Add this function to your CFML code to read and retrieve text and metadata from a file.

<cfscript>
	function getFileContent(filename) {
		var LOCAL = StructNew() ;
		LOCAL.result = StructNew() ;
		LOCAL.result.error = "" ;
		LOCAL.result.text = "" ;
		if (FileExists(filename)) {
			LOCAL.f = createObject("java", "java.io.File").init(filename);
			LOCAL.fis = createObject("java","java.io.FileInputStream").init(LOCAL.f);
			LOCAL.ch = CreateObject("java","org.apache.tika.sax.BodyContentHandler", "apache-tika-app-bundle");
			LOCAL.parser = CreateObject("java","org.apache.tika.parser.AutoDetectParser", "apache-tika-app-bundle");
			LOCAL.md = CreateObject("java","org.apache.tika.metadata.Metadata", "apache-tika-app-bundle");
			try {
				LOCAL.parser.parse(LOCAL.fis, LOCAL.ch, LOCAL.md);
				LOCAL.keys = LOCAL.md.names();
				LOCAL.result.metadata = StructNew();
				for (var ii = 1; ii lt arrayLen(LOCAL.keys); ii = ii + 1) {
					LOCAL.mdval = LOCAL.md.get(LOCAL.keys[ii]);
					if (not isNull(LOCAL.mdval)) {
						LOCAL.result.metadata[LOCAL.keys[ii]] = LOCAL.mdval;
					}
				}
				LOCAL.result.text = LOCAL.ch.toString();
			} catch (any e) {
				LOCAL.result.error = e;
			}
			LOCAL.fis.close();
		} else {
			LOCAL.result.error = "File not found" ;
		}
		return LOCAL.result;
	}
</cfscript>

To extract text and metadata from an existing file or a file that has been recently uploaded, use code similar to that below adapting to your circumstances.
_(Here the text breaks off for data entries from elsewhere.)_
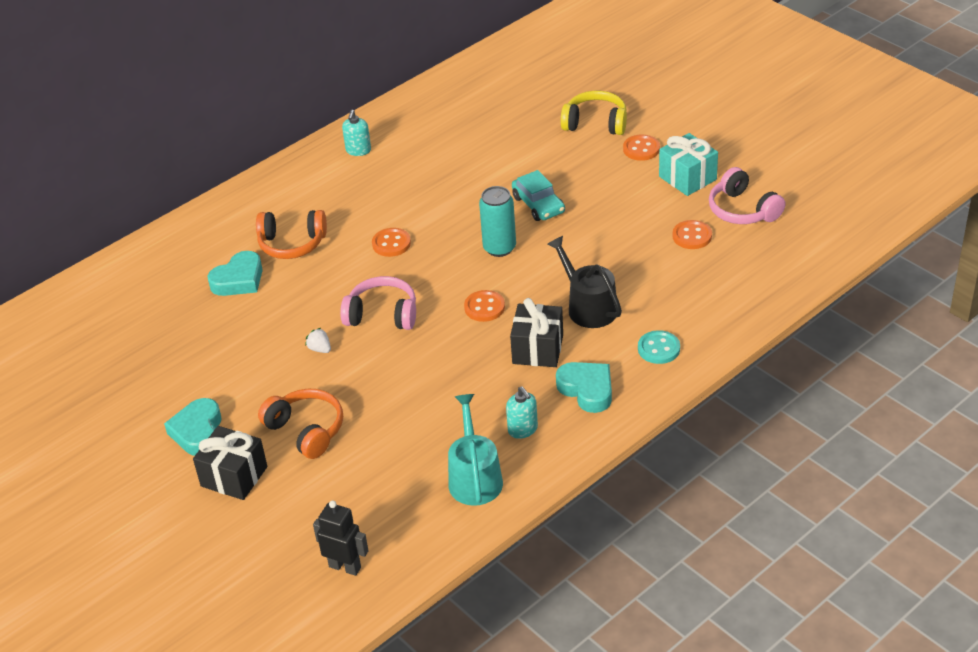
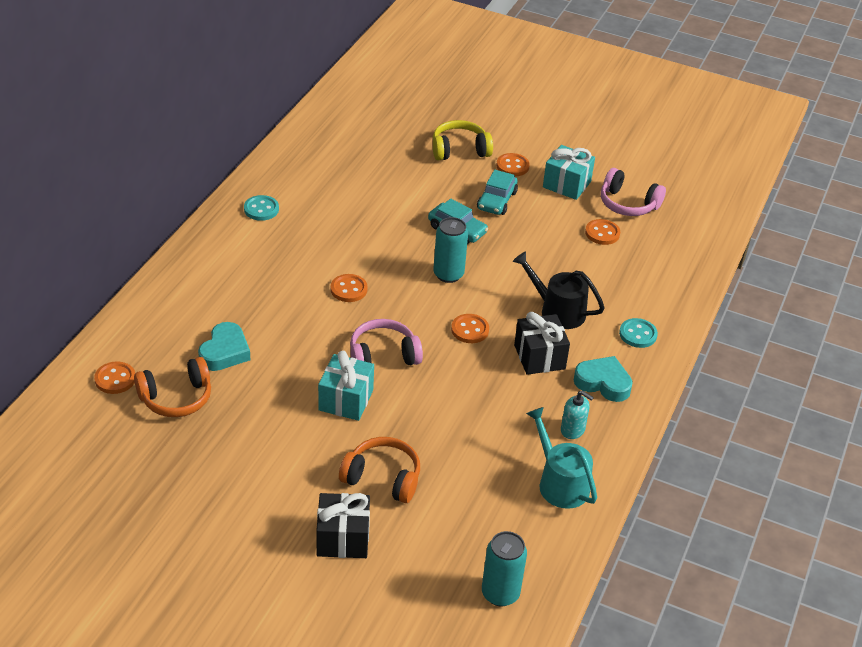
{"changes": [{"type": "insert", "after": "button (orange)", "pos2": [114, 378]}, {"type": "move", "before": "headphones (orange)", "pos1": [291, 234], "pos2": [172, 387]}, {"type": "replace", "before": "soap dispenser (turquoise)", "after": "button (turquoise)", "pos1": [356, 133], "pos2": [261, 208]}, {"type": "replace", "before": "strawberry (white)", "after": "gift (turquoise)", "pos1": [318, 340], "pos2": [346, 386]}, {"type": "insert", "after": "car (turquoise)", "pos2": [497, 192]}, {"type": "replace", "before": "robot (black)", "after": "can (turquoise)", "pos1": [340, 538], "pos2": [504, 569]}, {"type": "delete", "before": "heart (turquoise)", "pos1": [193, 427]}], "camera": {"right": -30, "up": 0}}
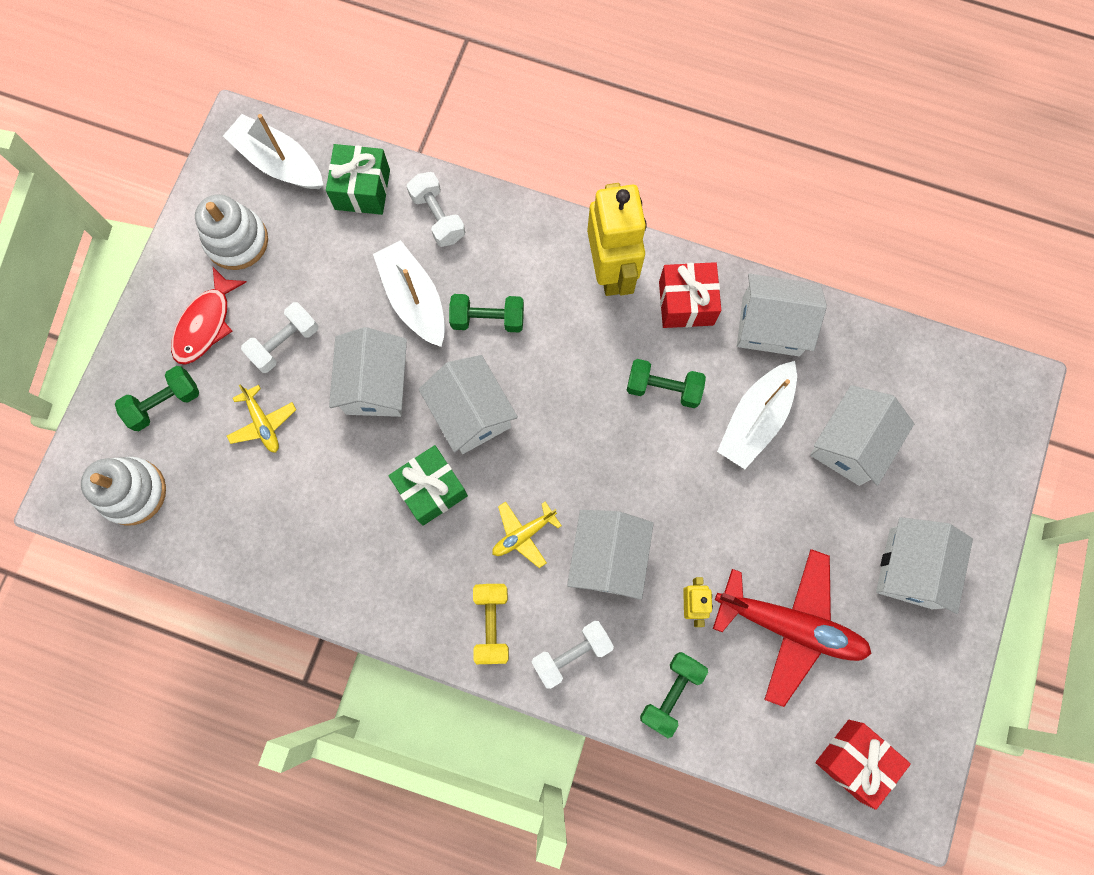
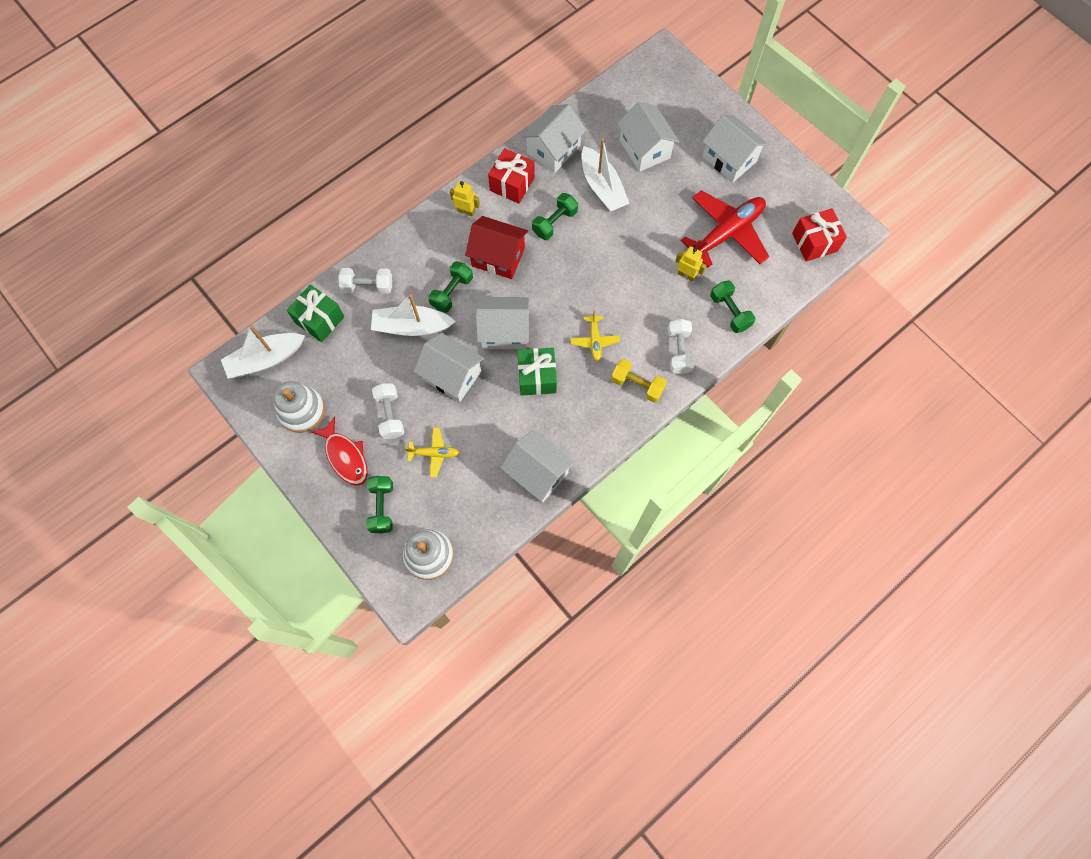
{"changes": [{"type": "resize", "before": "robot (yellow)", "pos1": [617, 239], "pos2": [465, 199], "scale": 0.46}, {"type": "insert", "after": "house (red)", "pos2": [496, 247]}, {"type": "move", "before": "house (white)", "pos1": [610, 555], "pos2": [537, 466]}], "camera": {"right": -60, "up": -5}}
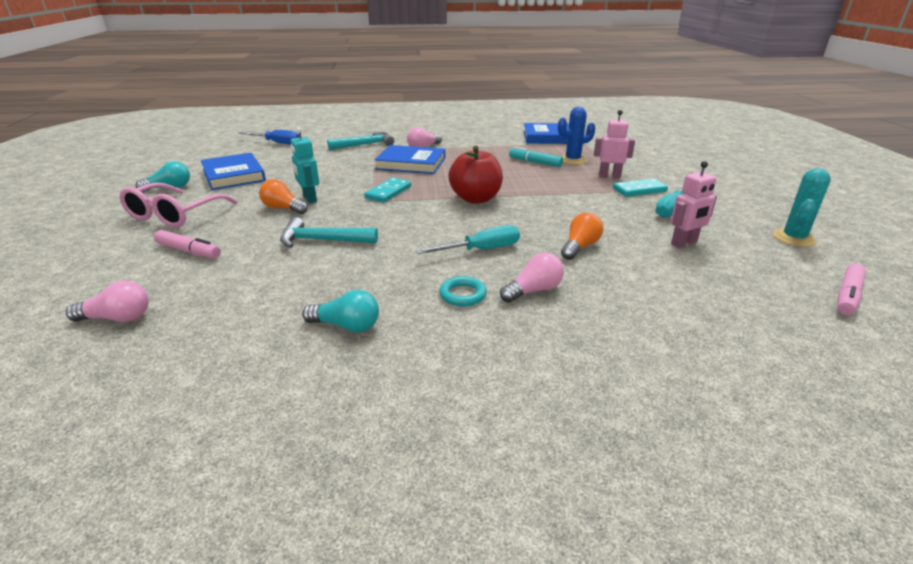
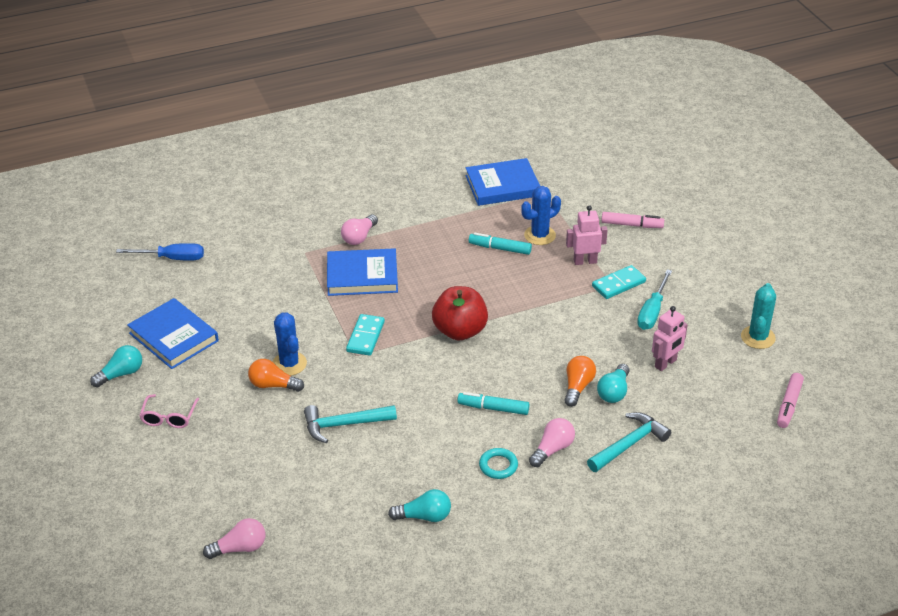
{"changes": [{"type": "resize", "before": "glasses (pink)", "pos1": [179, 205], "pos2": [169, 411], "scale": 0.58}, {"type": "replace", "before": "robot (turquoise)", "after": "cactus (blue)", "pos1": [305, 165], "pos2": [290, 344]}, {"type": "replace", "before": "screwdriver (turquoise)", "after": "marker (turquoise)", "pos1": [468, 239], "pos2": [493, 403]}, {"type": "move", "before": "hammer (turquoise)", "pos1": [360, 141], "pos2": [629, 442]}, {"type": "insert", "after": "light bulb (turquoise)", "pos2": [613, 383]}, {"type": "move", "before": "marker (pink)", "pos1": [187, 244], "pos2": [632, 220]}], "camera": {"right": -15, "up": 10}}
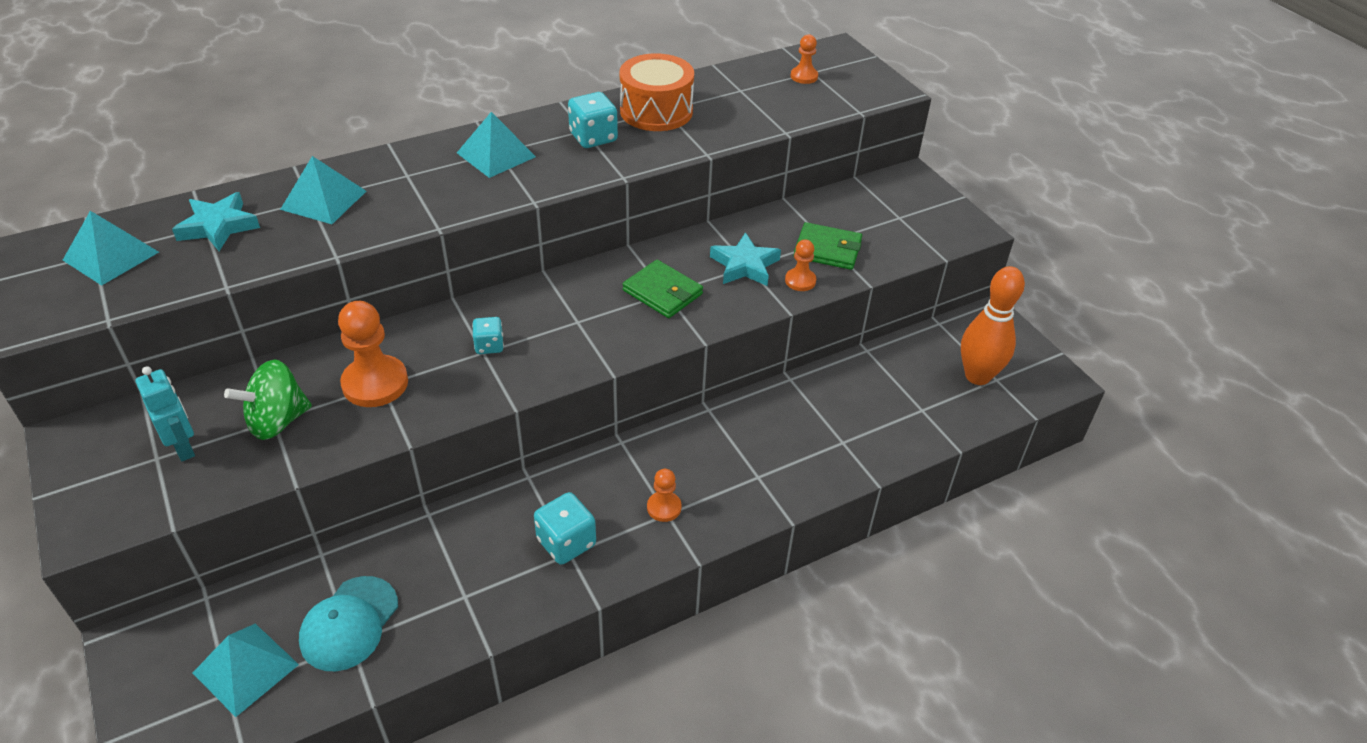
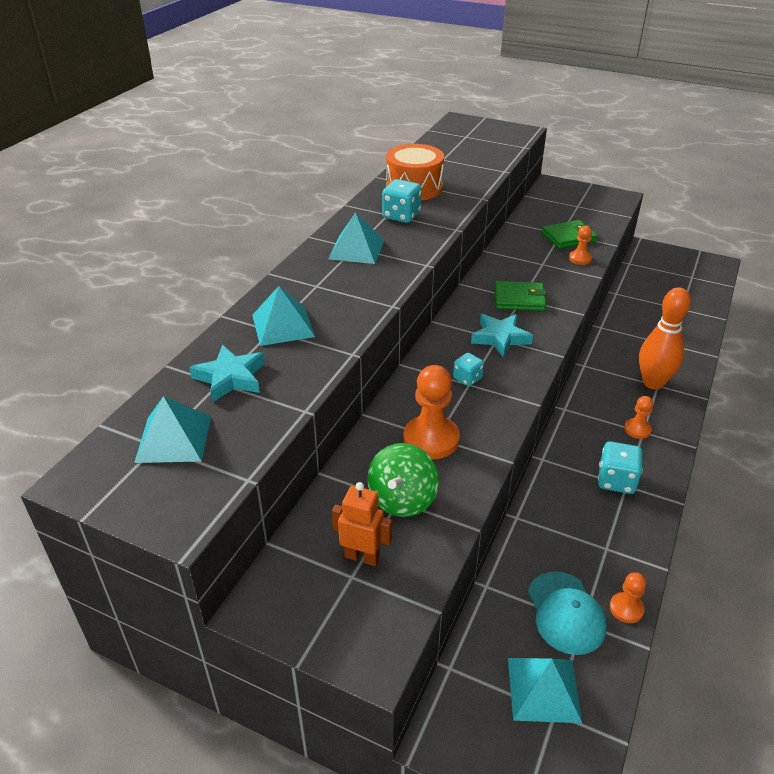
{"changes": [{"type": "recolor", "before": "robot (turquoise)", "after": "robot (orange)", "pos1": [165, 413], "pos2": [362, 524]}, {"type": "move", "before": "star (turquoise)", "pos1": [745, 259], "pos2": [502, 335]}, {"type": "move", "before": "pawn (orange)", "pos1": [804, 59], "pos2": [628, 597]}, {"type": "move", "before": "bowling pin (orange)", "pos1": [993, 325], "pos2": [665, 338]}], "camera": {"right": -35, "up": -5}}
<!--- create a list to filter the metadata --->  
<cfset RequiredMetaData = "Content-Type,Date/Time,Exif SubIFD:Date/Time Original,Make,Model,tiff:Make,tiff:Model,Lens,F-Number,Focal Length,Focal Length 35,Exif SubIFD:Exposure Time,Exif SubIFD:F-Number,Exif SubIFD:Focal Length,Author,title,Comments,Exif SubIFD:Lens Specification,Copyright,Shutter Speed Value,GPS Latitude,GPS Longitude,GPS:GPS Latitude,geo:lat,GPS:GPS Longitude,geo:long,GPS Img Direction,Flash,Orientation,ISO Speed Ratings,Exposure Time,Image Height,tiff:ImageLength,Image Width,tiff:ImageWidth">

<!--- get file content --->
<cfset FileContent = getFileContent("#fullPathToFileName#")>

<!--- get the file text content --->
<cfif IsDefined("FileContent.text")>
	<cfset contentText = Trim(FileContent.text)>
<cfelse>
	<cfset contentText = "">
</cfif>

<!--- get the file metadata as a comma delimited string--->
<cfset fileMetaData = "">
<cfset videoWidth = 0>
<cfset videoHeight = 0

<cfif IsDefined("FileContent.metadata")>
	<cfset qrymeta = QueryNew("Property,PropertyValue,SortOrder")>
	<cfset ii = 0>
	<cfloop collection=#FileContent.metadata# item="prop">
		<cfif ListFindNoCase(variables.RequiredMetaData, variables.prop) gt 0>
			<cfset ii = variables.ii + 1>
			<cfset QueryAddRow(qrymeta, 1)>
			<cfset temp = QuerySetCell(qrymeta, "Property", "#ReplaceNoCase(ReplaceNoCase(ReplaceNoCase(variables.prop,'tiff:','','all'),'GPS:GPS','','all'),'Exif SubIFD:','','all')#", variables.ii)>
			<cfset temp = QuerySetCell(qrymeta, "PropertyValue", "#FileContent.metadata[variables.prop]#", variables.ii)>
			<cfset temp = QuerySetCell(qrymeta, "SortOrder", "#FindNoCase(prop, variables.RequiredMetaData)#", variables.ii)>
		</cfif>
	</cfloop>
	<cfquery dbtype="query" name="qrymeta2">
		SELECT 	 Property,
				 PropertyValue
		FROM	 qrymeta
		ORDER BY SortOrder
	</cfquery>
	<cfloop query="qrymeta2">
		<cfset fileMetaData = variables.fileMetaData & qrymeta2.Property & " = " & qrymeta2.PropertyValue & ", ">
		<!--- The Content-Type metadata isn't returned for videos so identify by the file extension --->
        <cfif variables.fileextension eq "MP4" or variables.fileextension eq "M4V">
			<cfif qrymeta2.Property eq "ImageWidth">
				<cfset videoWidth = val(qrymeta2.PropertyValue)>
			</cfif>
			<cfif qrymeta2.Property eq "ImageLength">
				<cfset videoHeight = val(qrymeta2.PropertyValue)>
			</cfif>
		</cfif>
	</cfloop>
</cfif>

There are other metadata values that can be retrieved so a <cfdump var="#FileContent#"> will reveal the metadata for the selected file type.

Extracting the text content from documents such as PDF and Word will then allow you to save that text in a database and in conjunction with SQL Server Full-Text Search you could create a Google-like document search with results ranking and content snippets.